Anything above 2 V is considered high. 0.8 V and lower is low.
The instrument can use this input to start activities. It can react on rising edge, falling edge or both.
The way to react on the trigger is via a trigger model. In this exercise, the model should wait for trigger, than measure.
I'm going to connect it to a GPIO output of a microcontroller. It's a MAXIM MAX32660, and I've configured it's GPIO to 3.3V, compatible with the TTL high input.
Further on in the post I'll show how to make the meter wait, and then take one measurement on that same GPIO when the trigger trips.
I'm using the LED output of the MAX32660 evaluation board, and want to measure the voltage on that pin when it's high.
Connections
I used a BNC to banana connector to connect the MAX32660 GPIO pin to the meter.
I'm also connecting the meter input to the LED pin of the MAX32660 evaluation board, that's P0_13, because I want to measure its voltage when put high.
(side note: this pin doesn't drive the LED directly.
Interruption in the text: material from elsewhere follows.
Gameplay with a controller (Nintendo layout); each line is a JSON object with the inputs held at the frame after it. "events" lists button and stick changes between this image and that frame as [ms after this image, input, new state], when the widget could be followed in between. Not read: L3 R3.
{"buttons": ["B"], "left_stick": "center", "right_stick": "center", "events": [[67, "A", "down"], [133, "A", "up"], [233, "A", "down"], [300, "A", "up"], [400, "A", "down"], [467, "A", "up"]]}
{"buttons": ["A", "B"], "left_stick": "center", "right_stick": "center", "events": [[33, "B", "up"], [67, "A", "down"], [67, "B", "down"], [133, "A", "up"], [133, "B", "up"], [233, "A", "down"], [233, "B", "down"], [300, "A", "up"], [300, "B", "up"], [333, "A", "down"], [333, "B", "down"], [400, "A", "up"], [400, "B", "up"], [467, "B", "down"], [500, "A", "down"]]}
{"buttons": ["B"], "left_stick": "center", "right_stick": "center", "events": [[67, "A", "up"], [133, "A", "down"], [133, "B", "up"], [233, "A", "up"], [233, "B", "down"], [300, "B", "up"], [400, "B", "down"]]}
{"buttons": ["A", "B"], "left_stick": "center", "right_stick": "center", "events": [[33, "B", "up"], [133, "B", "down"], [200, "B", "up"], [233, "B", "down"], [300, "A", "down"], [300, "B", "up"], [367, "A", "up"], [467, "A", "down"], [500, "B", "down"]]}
It drives a FET. But that's not relevant for this exercise)
Enable External Triggering
When you switch on the meter, it's in DC Volt mode. That's the mode I want to use, so we can leave it default.
To define the trigger model:
- navigate to Menu -> Trigger -> Configure.
- Press Insert After -> Wait -> Event 1 -> External In Trigger
- Press the * button next to Event 1 -> Rising
- Press Insert After -> Action -> Measure/Digitize
- Press Home
The trigger model is now configured. To enable it, press the Trigger key for 3 seconds.
- Press Initiate Trigger Model
The meter will now wait for the external trigger to fire on a rising edge. It will make a single measurement and stop.
Pressing the trigger button repeats the flow.
If you want to make multiple measurements, you can use a loop:
After the measuements (10 in this case) you can use the graph and stats functions to check measurements.
As promised, in the next blog I'll automate this in LabView.